◆ **EXERCISE GOAL**: Both the line below containing "There are several" and the line containing "3 Intel NUCs", along with every line between them, should be repeated exactly; no other line belongs in the answer.

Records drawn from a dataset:

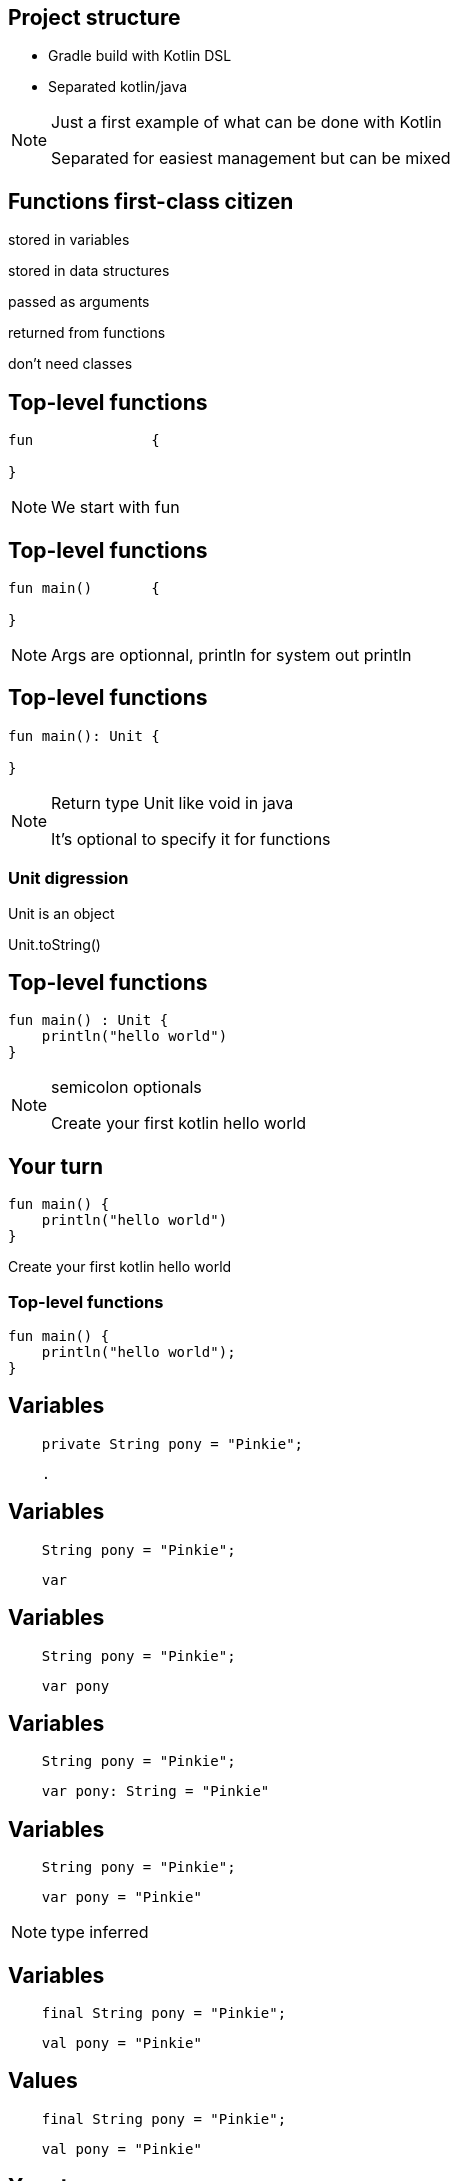 == Project structure

* Gradle build with Kotlin DSL
* Separated kotlin/java

[NOTE.speaker]
--
Just a first example of what can be done with Kotlin

Separated for easiest management but can be mixed
--

== Functions first-class citizen

[fragment]#stored in variables#

[fragment]#stored in data structures#

[fragment]#passed as arguments#

[fragment]#returned from functions#

[fragment]#don't need classes#

== Top-level functions

[source, kotlin]
----
fun              {
  
}
----

[NOTE.speaker]
--
We start with fun

--

== Top-level functions

[source, kotlin]
----
fun main()       {
  
}
----

[NOTE.speaker]
--
Args are optionnal, println for system out println
--


== Top-level functions

[source, kotlin]
----
fun main(): Unit {
  
}
----

[NOTE.speaker]
--
Return type Unit like void in java

It's optional to specify it for functions
--

=== Unit digression

Unit is an object

Unit.toString()

== Top-level functions

[source, kotlin]
----
fun main() : Unit {
    println("hello world")
}
----

[NOTE.speaker]
--
semicolon optionals

Create your first kotlin hello world
--

== Your turn

[source, kotlin]
----
fun main() {
    println("hello world")
}
----

Create your first kotlin hello world

=== Top-level functions

[source, kotlin]
----
fun main() {
    println("hello world");
}
----

== Variables

[source, java]
----
    private String pony = "Pinkie";
----

[source, hideCode]
----
    .
----

== Variables

[source, java]
----
    String pony = "Pinkie";
----

[source, kotlin]
----
    var 
----

== Variables

[source, java]
----
    String pony = "Pinkie";
----

[source, kotlin]
----
    var pony
----

== Variables

[source, java]
----
    String pony = "Pinkie";
----

[source, kotlin]
----
    var pony: String = "Pinkie"
----

== Variables

[source, java]
----
    String pony = "Pinkie";
----

[source, kotlin]
----
    var pony = "Pinkie"
----

[NOTE.speaker]
--
type inferred
--

== Variables

[source, java]
----
    final String pony = "Pinkie";
----

[source, hideCode]
----
    val pony = "Pinkie"
----

== Values

[source, java]
----
    final String pony = "Pinkie";
----

[source, kotlin]
----
    val pony = "Pinkie"
----

== Your turn

Update the main for printing "hello " + pony

== Review

[source, kotlin]
----
fun main() {
    val pony = "Pinkie"
    println("hello " + pony)
}
----

== String template

[source, kotlin]
----
fun main() {
    val pony = "Pinkie"
    println("hello $pony")
}
----

== String template

[source, kotlin]
----
fun main() {
    val pony = "Pinkie"
    println("hello ${pony.toUpperCase()}")
}
----

[NOTE.speaker]
--
surround with brace for calling complex
--

== Null     

[source, kotlin]
----
    val pony : String = null
----

[NOTE.speaker]
--
Do you try this? Compiler issue
--

== Null safty

[source, kotlin]
----
    val pony : String? = null
----

== Class
[source, hideCode]
----
.



.
----

== Class

[source, kotlin]
----
class Pony {
    var name: String? = null


}
----

=== Class

[source, kotlin]
----
class Pony {
    var name: String? = null
      get() { return field }
      set(value) { field = value }
}
----


=== Class

[source, kotlin]
----
class Pony {
    var name: String? = null

    var friendsCount: Int = 1
}
----


== Constructor
[source, hideCode]
----
class Pony {
    var name: String
    var friendsCount: Int = 0

    constructor(name: String, friendsCount: Int = 0){
        this.name = name
        this.friendsCount = friendsCount
    }
}
----

== Constructor

[source, kotlin]
----
class Pony(name: String, friendsCount: Int = 0) {
    var name: String = name

    var friendsCount = friendsCount
}
----

[NOTE.speaker]
--
friendsCount with default value see it later
--
== Constructor

[source, kotlin]
----
class Pony(val name: String,
           var friendsCount: Int = 0) {


}
----

== Calling constructor

[source, kotlin]
----
val pony = Pony("Rainbow", 3)
----

[NOTE.speaker]
--
no need of new
--

== Properties access

[source, kotlin]
----
val pony = Pony("Rainbow", 3)
pony.friendsCount = pony.name.length
----

[NOTE.speaker]
--
useless but example of get and set
--

== POKO

[source, kotlin]
----
class Pony(val name: String) {

    override fun toString(): String { return name }
}
----

== Data class
----
data class Pony(val name: String)
----


[NOTE.speaker]
--
Free equals, hashcode, toString but also copy 
--

== Your turn

Create your own data class and replace your hello world variable

tips : class can be created in the same file or in a dedicated one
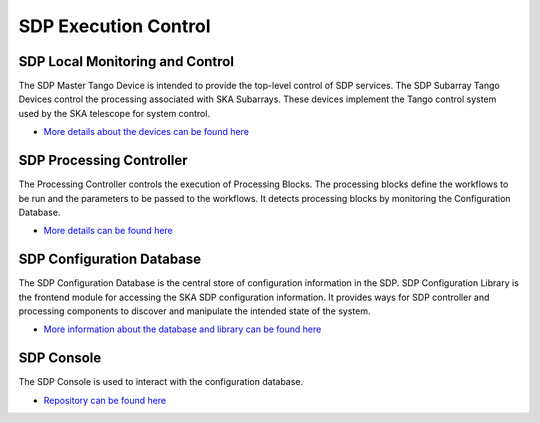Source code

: SDP Execution Control
---------------------

SDP Local Monitoring and Control
++++++++++++++++++++++++++++++++

The SDP Master Tango Device is intended to provide the top-level control of SDP services.
The SDP Subarray Tango Devices control the processing associated with SKA Subarrays.
These devices implement the Tango control system used by the SKA telescope for system control.

- `More details about the devices can be found here <https://developer.skatelescope.org/projects/sdp-lmc/en/latest/index.html>`_

SDP Processing Controller
+++++++++++++++++++++++++

The Processing Controller controls the execution of Processing Blocks.
The processing blocks define the workflows to be run and the parameters to be passed to the workflows.
It detects processing blocks by monitoring the Configuration Database.

- `More details can be found here <https://developer.skatelescope.org/projects/sdp-proccontrol/en/latest/?badge=latest>`_

SDP Configuration Database
++++++++++++++++++++++++++

The SDP Configuration Database is the central store of configuration information in the SDP.
SDP Configuration Library is the frontend module for accessing the SKA SDP configuration information.
It provides ways for SDP controller and processing components to discover and manipulate the intended state of the system.

- `More information about the database and library can be found here <https://developer.skatelescope.org/projects/sdp-config/en/latest/?badge=latest>`_

SDP Console
+++++++++++

The SDP Console is used to interact with the configuration database.

- `Repository can be found here <https://gitlab.com/ska-telescope/sdp/ska-sdp-console>`_

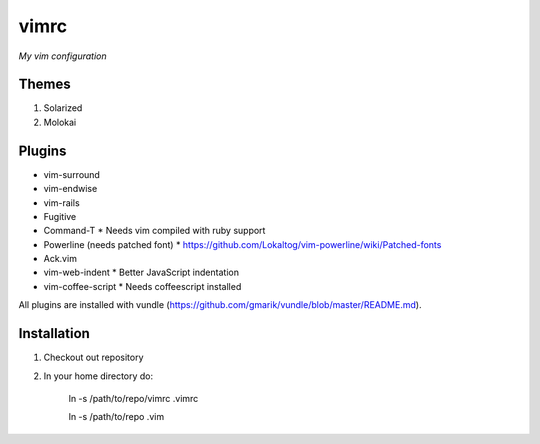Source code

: vimrc
=====

*My vim configuration* 

Themes
------

1. Solarized
2. Molokai

Plugins
-------

* vim-surround 
* vim-endwise
* vim-rails
* Fugitive    
* Command-T 
  * Needs vim compiled with ruby support
* Powerline (needs patched font)
  * https://github.com/Lokaltog/vim-powerline/wiki/Patched-fonts
* Ack.vim
* vim-web-indent
  * Better JavaScript indentation
* vim-coffee-script
  * Needs coffeescript installed

All plugins are installed with vundle (https://github.com/gmarik/vundle/blob/master/README.md).

Installation
------------

1. Checkout out repository
2. In your home directory do:

    ln -s /path/to/repo/vimrc .vimrc

    ln -s /path/to/repo .vim
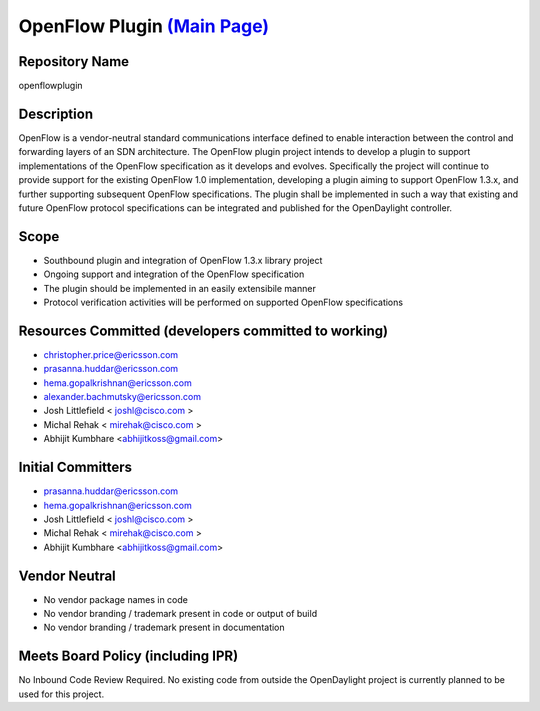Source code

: OpenFlow Plugin `(Main Page)`_
==============================

Repository Name
---------------

openflowplugin

Description
-----------

OpenFlow is a vendor-neutral standard communications interface defined
to enable interaction between the control and forwarding layers of an
SDN architecture. The OpenFlow plugin project intends to develop a
plugin to support implementations of the OpenFlow specification as it
develops and evolves. Specifically the project will continue to provide
support for the existing OpenFlow 1.0 implementation, developing a
plugin aiming to support OpenFlow 1.3.x, and further supporting
subsequent OpenFlow specifications. The plugin shall be implemented in
such a way that existing and future OpenFlow protocol specifications can
be integrated and published for the OpenDaylight controller.

Scope
-----

-  Southbound plugin and integration of OpenFlow 1.3.x library project
-  Ongoing support and integration of the OpenFlow specification
-  The plugin should be implemented in an easily extensibile manner
-  Protocol verification activities will be performed on supported
   OpenFlow specifications

Resources Committed (developers committed to working)
-----------------------------------------------------

-  christopher.price@ericsson.com
-  prasanna.huddar@ericsson.com
-  hema.gopalkrishnan@ericsson.com
-  alexander.bachmutsky@ericsson.com
-  Josh Littlefield < joshl@cisco.com >
-  Michal Rehak < mirehak@cisco.com >
-  Abhijit Kumbhare <abhijitkoss@gmail.com>

Initial Committers
------------------

-  prasanna.huddar@ericsson.com
-  hema.gopalkrishnan@ericsson.com
-  Josh Littlefield < joshl@cisco.com >
-  Michal Rehak < mirehak@cisco.com >
-  Abhijit Kumbhare <abhijitkoss@gmail.com>

Vendor Neutral
--------------

-  No vendor package names in code
-  No vendor branding / trademark present in code or output of build
-  No vendor branding / trademark present in documentation

Meets Board Policy (including IPR)
----------------------------------

No Inbound Code Review Required. No existing code from outside the
OpenDaylight project is currently planned to be used for this project.

.. _(Main Page): OpenDaylight_OpenFlow_Plugin:Main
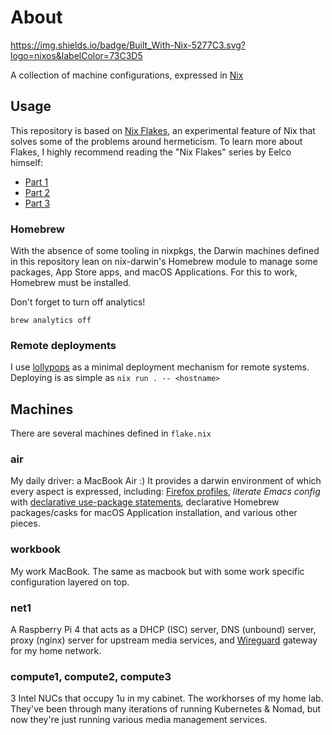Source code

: * About
[[https://builtwithnix.org][https://img.shields.io/badge/Built_With-Nix-5277C3.svg?logo=nixos&labelColor=73C3D5]]

A collection of machine configurations, expressed in [[https://nixos.org/nix][Nix]]

** Usage
This repository is based on [[https://nixos.wiki/wiki/Flakes][Nix Flakes]], an experimental feature of Nix that solves some of the problems around hermeticism.
To learn more about Flakes, I highly recommend reading the "Nix Flakes" series by Eelco himself:
- [[https://www.tweag.io/blog/2020-05-25-flakes][Part 1]]
- [[https://www.tweag.io/blog/2020-06-25-eval-cache][Part 2]]
- [[https://www.tweag.io/blog/2020-07-31-nixos-flakes/][Part 3]]

*** Homebrew
With the absence of some tooling in nixpkgs, the Darwin machines defined in this repository lean on nix-darwin's Homebrew module
to manage some packages, App Store apps, and macOS Applications. For this to work, Homebrew must be installed.

Don't forget to turn off analytics!
#+BEGIN_EXAMPLE
brew analytics off
#+END_EXAMPLE
   
*** Remote deployments
I use [[https://github.com/pinpox/lollypops][lollypops]] as a minimal deployment mechanism for remote systems.
Deploying is as simple as =nix run . -- <hostname>=

** Machines
There are several machines defined in =flake.nix=
 
*** air
My daily driver: a MacBook Air :)
It provides a darwin environment of which every aspect is expressed, including: [[https://cmacr.ae/post/2020-05-09-managing-firefox-on-macos-with-nix/][Firefox profiles]], 
[[pkgs/emacs-config/readme.org][literate Emacs config]] with [[https://github.com/nix-community/emacs-overlay/#extra-library-functionality][declarative use-package statements]], declarative Homebrew packages/casks for macOS Application installation, and various other pieces.
    
*** workbook
My work MacBook. The same as macbook but with some work specific configuration layered on top.

*** net1
A Raspberry Pi 4 that acts as a DHCP (ISC) server, DNS (unbound) server, proxy (nginx) server for upstream media services, and [[https://www.wireguard.com/][Wireguard]] gateway for my home network.

*** compute1, compute2, compute3
3 Intel NUCs that occupy 1u in my cabinet. The workhorses of my home lab.
They've been through many iterations of running Kubernetes & Nomad, but now they're just running various media management services.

◆ **TASK SOLUTION**:
There are several machines defined in =flake.nix=
 
*** air
My daily driver: a MacBook Air :)
It provides a darwin environment of which every aspect is expressed, including: [[https://cmacr.ae/post/2020-05-09-managing-firefox-on-macos-with-nix/][Firefox profiles]], 
[[pkgs/emacs-config/readme.org][literate Emacs config]] with [[https://github.com/nix-community/emacs-overlay/#extra-library-functionality][declarative use-package statements]], declarative Homebrew packages/casks for macOS Application installation, and various other pieces.
    
*** workbook
My work MacBook. The same as macbook but with some work specific configuration layered on top.

*** net1
A Raspberry Pi 4 that acts as a DHCP (ISC) server, DNS (unbound) server, proxy (nginx) server for upstream media services, and [[https://www.wireguard.com/][Wireguard]] gateway for my home network.

*** compute1, compute2, compute3
3 Intel NUCs that occupy 1u in my cabinet. The workhorses of my home lab.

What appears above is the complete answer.